» DOCUMENT EXCERPT
◇ ◇ ◇ ◇ ◇
46 Years Ago Today; The Symbionese Liberation Army kidnaps heiress Patty Hearst


Patricia Campbell Hearst (born February 20, 1954) is an American author and actress, a granddaughter of American publishing magnate William Randolph Hearst. She became internationally known for events following her 1974 kidnapping by the left-wing terrorist Symbionese Liberation Army. She was found 19 months after being abducted, by which time she was a fugitive wanted for serious crimes committed with members of the group. She was held in custody, and there was speculation before trial that her family's resources would enable her to avoid time in jail.

At her trial, the prosecution suggested that Hearst had joined the Symbionese Liberation Army of her own volition. However, she testified that she had been raped and threatened with death while held captive. In 1976, she was convicted for the crime of bank robbery and sentenced to 35 years in prison, later reduced to 7 years. Her sentence was commuted by President Jimmy Carter, and she was pardoned by President Bill Clinton.


On February 4, 1974, 19-year-old Hearst was kidnapped from her Berkeley apartment. She was beaten and lost consciousness during the abduction. Shots were fired from a machine gun during the incident. An urban guerrilla group, called the Symbionese Liberation Army (SLA), claimed responsibility for the abduction.

Hearst's kidnapping was partly opportunistic, as she happened to live near the SLA hideout. According to testimony, the group's main intention was to leverage the Hearst family's political influence to free two SLA members who had been arrested for Marcus Foster's killing. Faced with the failure to free the imprisoned men, the SLA demanded that the captive's family distribute $70 worth of food to every needy Californian – an operation that would cost an estimated $400 million. In response, Hearst's father took out a loan and arranged the immediate donation of $2 million worth of food to the poor of the Bay Area, in an operation called "People in Need." After the distribution descended into chaos, the SLA refused to release Hearst.

Hearst's account
According to Hearst's later testimony, she was held for a week in a closet, blindfolded and with her hands tied, during which time SLA founder and leader Cinque (Donald DeFreeze) repeatedly threatened her with death. She was let out for meals and, blindfolded, began to join in the political discussions. She was given a flashlight for reading and SLA political tracts to memorize. Hearst was confined in the closet for weeks, after which she said, "DeFreeze told me that the war council had decided or was thinking about killing me or me staying with them, and that I better start thinking about that as a possibility." Hearst said, "I accommodated my thoughts to coincide with theirs."
◇ ◇ ◇ ◇ ◇
» PROVIDED DATA
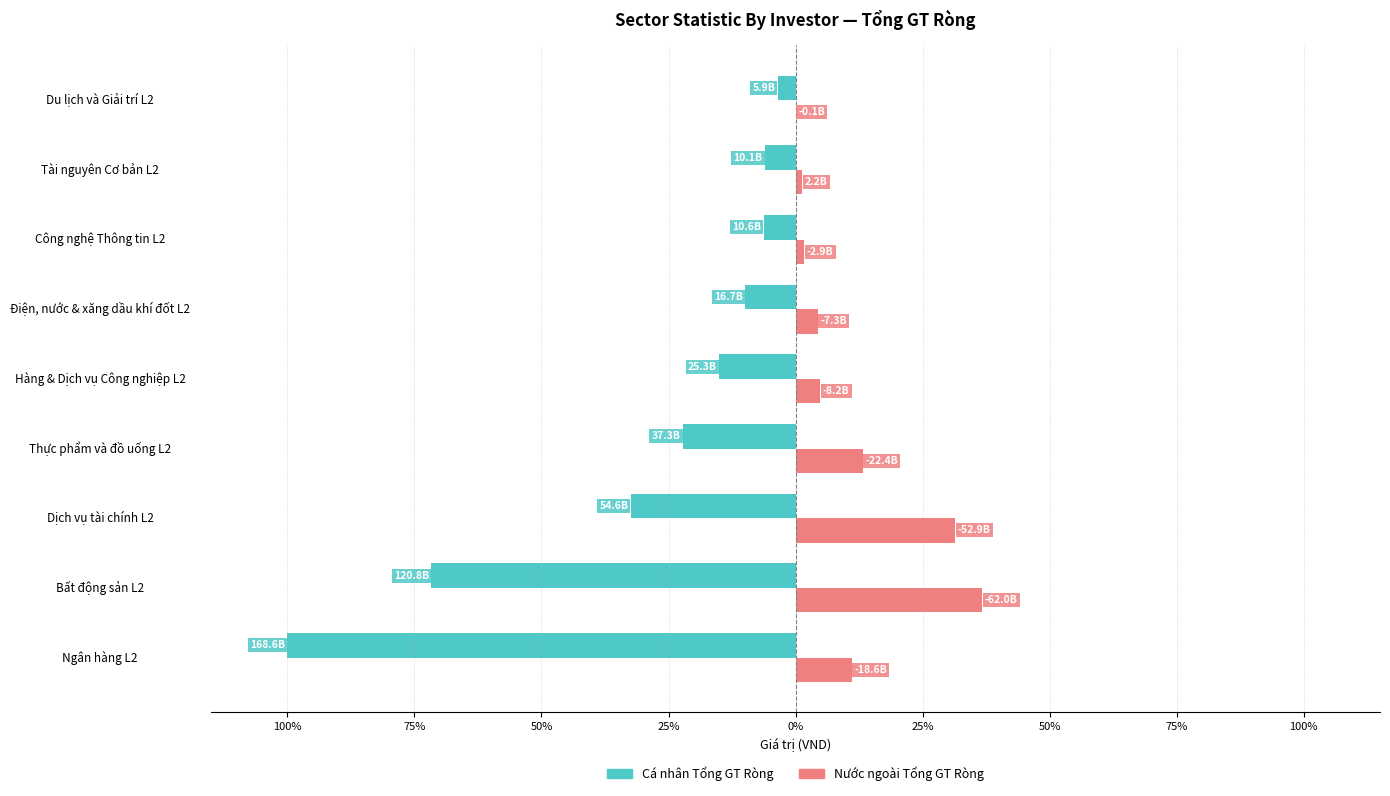

What is the greatest value displayed?

36.8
◇ ◇ ◇ ◇ ◇
From the Patty Hearst excerpt above, set down the passage between "Hearst's kidnapping was" and "to release Hearst.", inclusive, word for word.

» COMPLETED EXERCISE
Hearst's kidnapping was partly opportunistic, as she happened to live near the SLA hideout. According to testimony, the group's main intention was to leverage the Hearst family's political influence to free two SLA members who had been arrested for Marcus Foster's killing. Faced with the failure to free the imprisoned men, the SLA demanded that the captive's family distribute $70 worth of food to every needy Californian – an operation that would cost an estimated $400 million. In response, Hearst's father took out a loan and arranged the immediate donation of $2 million worth of food to the poor of the Bay Area, in an operation called "People in Need." After the distribution descended into chaos, the SLA refused to release Hearst.